Depuis mardi, deux jeunes hommes comparaissent à la barre pour avoir violé une jeune femme dans un appartement le 27 juillet 2017. Au 2e jour du procès, mercredi, la chambre criminelle s’est penchée sur l’expertise de crédibilité.
Est-ce qu’elle a clairement manifesté son désaccord au moment de leurs relations sexuelles? C’est le nœud de cette affaire qui occupe depuis mardi la 13e chambre criminelle. Sur le banc des prévenus : deux jeunes hommes âgés de 27 ans et 32 ans. Ils contestent fermement avoir violé la jeune femme en cette fin de soirée d’été. Selon eux, elle était consentante. Elle, pour sa part, affirme qu’ils l’ont «prise comme une marionnette». Lors d’un témoignage poignant à la barre, elle avait retracé cette fin de soirée telle qu’elle l’a vécue. Pendant plus de trois heures, elle aurait dû endurer leurs agissements ce 27 juillet 2017 alors qu’elle leur aurait dit «non».
Du côté de la défense des deux prévenus, les questions ont de nouveau fusé mercredi après-midi au deuxième jour du procès. «Un troisième homme se trouvait dans l’appartement au moment des faits. C’était un ami de la présumée victime. Si elle l’appelle à l’aide, les choses tournent différemment. Comment expliquez-vous qu’elle ne l’ait pas fait?»
«Les réactions de personnes dans de telles situations sont totalement imprévisibles», a répondu la psychothérapeute du Planning Familial qui accompagne depuis les faits la jeune femme de 28 ans souffrant toujours d’un trouble de stress posttraumatique.
«Comment peut-on être dans un état de sidération et avoir des propos rabaissants?», a enchaîné la défense. La veille, la jeune femme avait en effet expliqué avoir tenté de les ridiculiser en faisant allusion au lit IKEA dans la chambre. Elle leur avait parlé d’«un lit de princesse»… Toujours selon la psychologue, l’un n’empêche pas l’autre. Car cela s’est prolongé dans le temps. «Il y a eu des étapes successives. L’état de sidération se met en place quand la situation est extrêmement difficile à gérer.»
La phrase qui dérange l’expert…
Un expert psychologue était chargé d’analyser la crédibilité de la plaignante. Il conclut que les déclarations de cette dernière reposent sur un vécu authentique.
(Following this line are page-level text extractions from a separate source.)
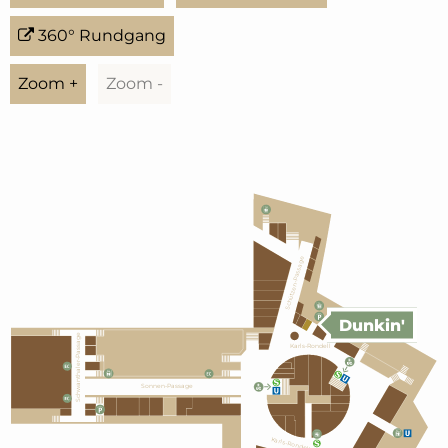
360° Rundgang
Zoom +
Zoom -
Schützen-Passage
Dunkin'
Schwanthaler-Passage
Karls-Rondell
Sonnen-Passage
Karls-Rondell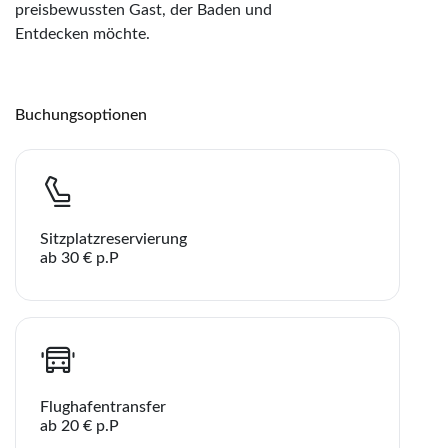
preisbewussten Gast, der Baden und
Entdecken möchte.
Buchungsoptionen
Sitzplatzreservierung
ab 30 € p.P
Flughafentransfer
ab 20 € p.P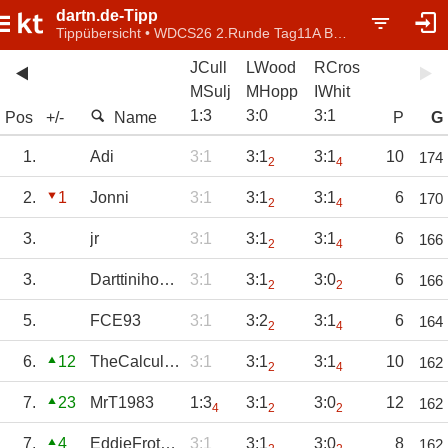
dartn.de-Tipp
Tippübersicht • WDCS26 2.Runde Tag11A Bo5Sets
JCull
LWood
RCros
MSulj
MHopp
IWhit
1
:
3
3
:
0
3
:
1
Pos
+/-
Name
P
G
1.
Adi
3:1
3:1
3:1
10
174
2
4
2.
1
Jonni
3:1
3:1
3:1
6
170
2
4
3.
jr
3:1
3:1
3:1
6
166
2
4
3.
Darttiniho501
3:1
3:1
3:0
6
166
2
2
5.
FCE93
3:1
3:2
3:1
6
164
2
4
6.
12
TheCalculator
3:1
3:1
3:1
10
162
2
4
7.
23
MrT1983
1:3
3:1
3:0
12
162
4
2
2
7.
4
EddieFrotzke
3:1
3:1
3:0
8
162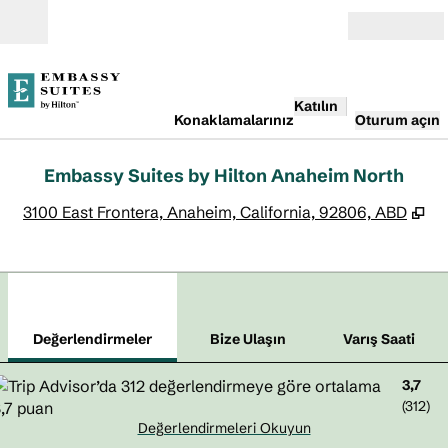
İçeriğe geçiş yap
Açık
Katılın
Konaklamalarınız
Oturum açın
Embassy Suites by Hilton Anaheim North
,
Ye
3100 East Frontera, Anaheim, California, 92806, ABD
1
/
12
önceki görsel
sonr
1 / 12
Bize Ulaşın
Değerlendirmeler
Bize Ulaşın
Varış Saati
3,7
(
312
)
Değerlendirmeleri Okuyun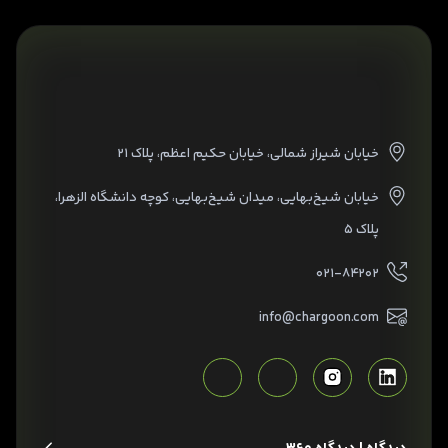
خیابان شیراز شمالی، خیابان حکیم اعظم، پلاک ۲۱
خیابان شیخ‌بهایی، میدان شیخ‌بهایی، کوچه دانشگاه الزهرا،
پلاک ۵
۰۲۱-۸۴۲۰۲
info@chargoon.com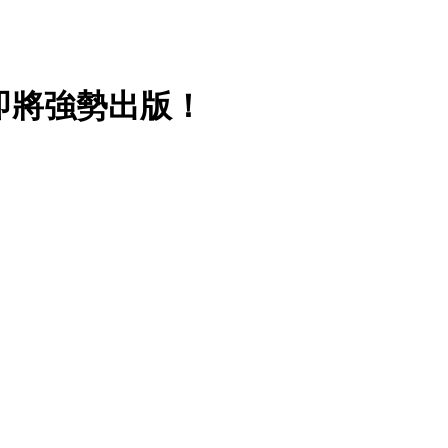
即將強勢出版！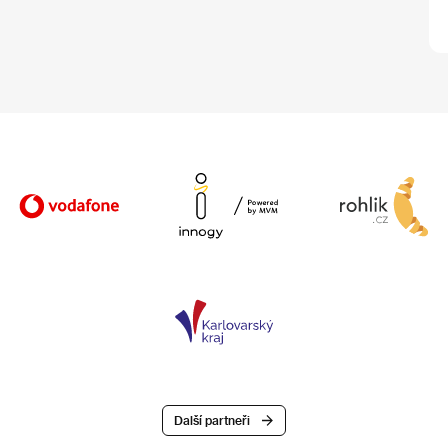
Další partneři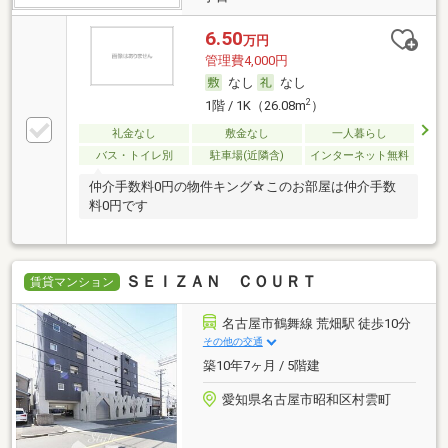
6.50
万円
管理費4,000円
なし
なし
2
1階 / 1K（26.08m
）
礼金なし
敷金なし
一人暮らし
バス・トイレ別
駐車場(近隣含)
インターネット無料
仲介手数料0円の物件キング☆このお部屋は仲介手数
料0円です
ＳＥＩＺＡＮ ＣＯＵＲＴ
賃貸マンション
名古屋市鶴舞線 荒畑駅 徒歩10分
その他の交通
築10年7ヶ月 / 5階建
愛知県名古屋市昭和区村雲町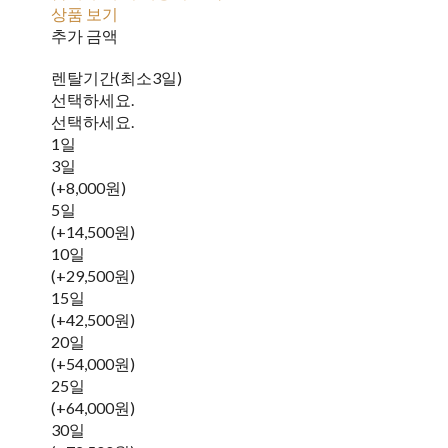
상품 보기
추가 금액
렌탈기간(최소3일)
선택하세요.
선택하세요.
1일
3일
(+8,000원)
5일
(+14,500원)
10일
(+29,500원)
15일
(+42,500원)
20일
(+54,000원)
25일
(+64,000원)
30일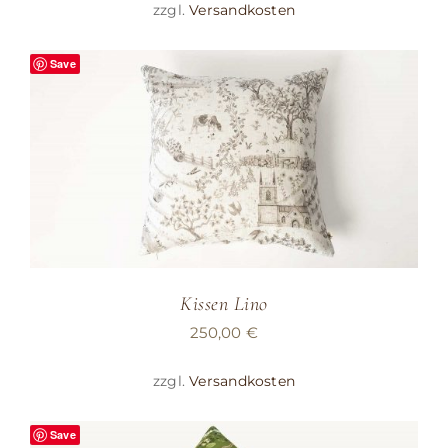
zzgl.
Versandkosten
Save
Kissen Lino
250,00
€
zzgl.
Versandkosten
Save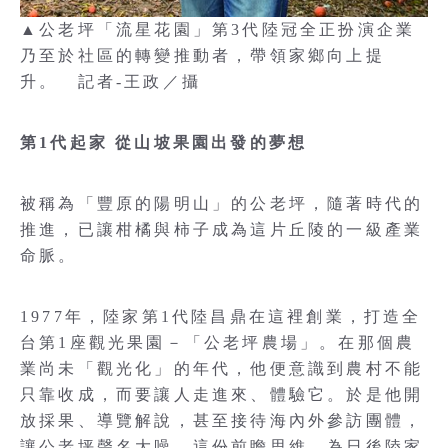
▲公老坪「流星花園」第3代陸冠全正扮演企業
乃至於社區的轉變推動者，帶領家鄉向上提
升。 記者-王政／攝
第1代起家 從山坡果園出發的夢想
被稱為「豐原的陽明山」的公老坪，隨著時代的
推進，已讓柑橘與柿子成為這片丘陵的一級產業
命脈。
1977年，陸家第1代陸昌鼎在這裡創業，打造全
台第1座觀光果園－「公老坪農場」。在那個農
業尚未「觀光化」的年代，他便意識到農村不能
只靠收成，而要讓人走進來、體驗它。於是他開
放採果、導覽解說，甚至接待海內外參訪團體，
讓公老坪聲名大噪。這份前瞻思維，為日後陸家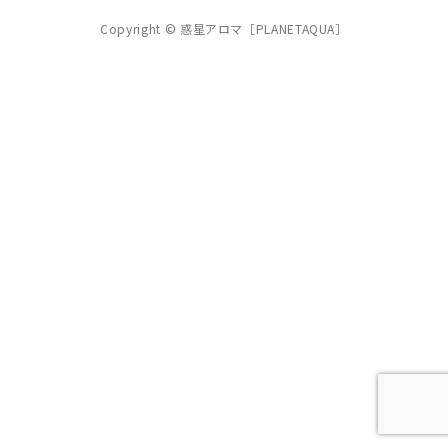
Copyright © 惑星アロマ［PLANETAQUA］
Mais à la question de savoir si elle s’est suffisamment débattue pour exprimer son désaccord, il ne peut donner de réponse à 100 %. Une conclusion qui interroge la chambre criminelle : «Elle vous a dit à x reprises qu’elle leur avait dit « non ». Pourquoi arrivez-vous à une telle conclusion? Je me pose la question de ce que vous voulez qu’elle vous dise…» C’est en raison d’une phrase lors de son audition chez le juge d’instruction, précisera l’expert. «Pendant les trois heures, je n’ai pas crié, pas mordu…» À cause de cette déclaration, il n’est pas sûr qu’elle ait exprimé clairement son désaccord.
Au cours de l’enquête, la police avait également exploité son portable. Sept messages vocaux envoyés vers 5 h 30 avaient attiré l’attention de l’enquêteur. C’est l’heure où elle quitte l’appartement. La voix tremblante, elle se confie à son amie. Tout n’est pas toujours audible sur les enregistrements auditionnés mercredi à l’audience. Et il y a beaucoup de pauses. Mais on l’entend aussi dire : «J’ai dit « non »… Je me suis tout le temps opposée. Que veux-tu faire là?… Je ne sais pas ce que j’aurais dû faire… Je n’aurais jamais dû aller à cette soirée… Je ne pouvais tout simplement pas me défendre…»
Le troisième homme dit n’avoir rien entendu
Les portables des deux hommes avaient également été saisis. L’un d’entre eux avait déjà consommé quatre pornos au cours de la journée. «Durant la soirée, il avait écrit à plusieurs filles en même temps. Et cela a repris à 4 h 43», relève l’enquêteur qui opérait pour le SREC Mersch à l’époque.
En fin d’audience, la chambre criminelle a finalement entendu le troisième homme qui se trouvait dans l’appartement. Mais ses souvenirs sont très diffus. Il se souvient surtout de s’être trouvé au fond de son lit en train de cuver. «Je ne pense pas que j’aurais constaté quelque chose si elle avait crié. Rien ne m’aurait réveillé.» C’étaient ses mots face aux juges.
Ce jeudi après-midi, la parole sera aux deux prévenus.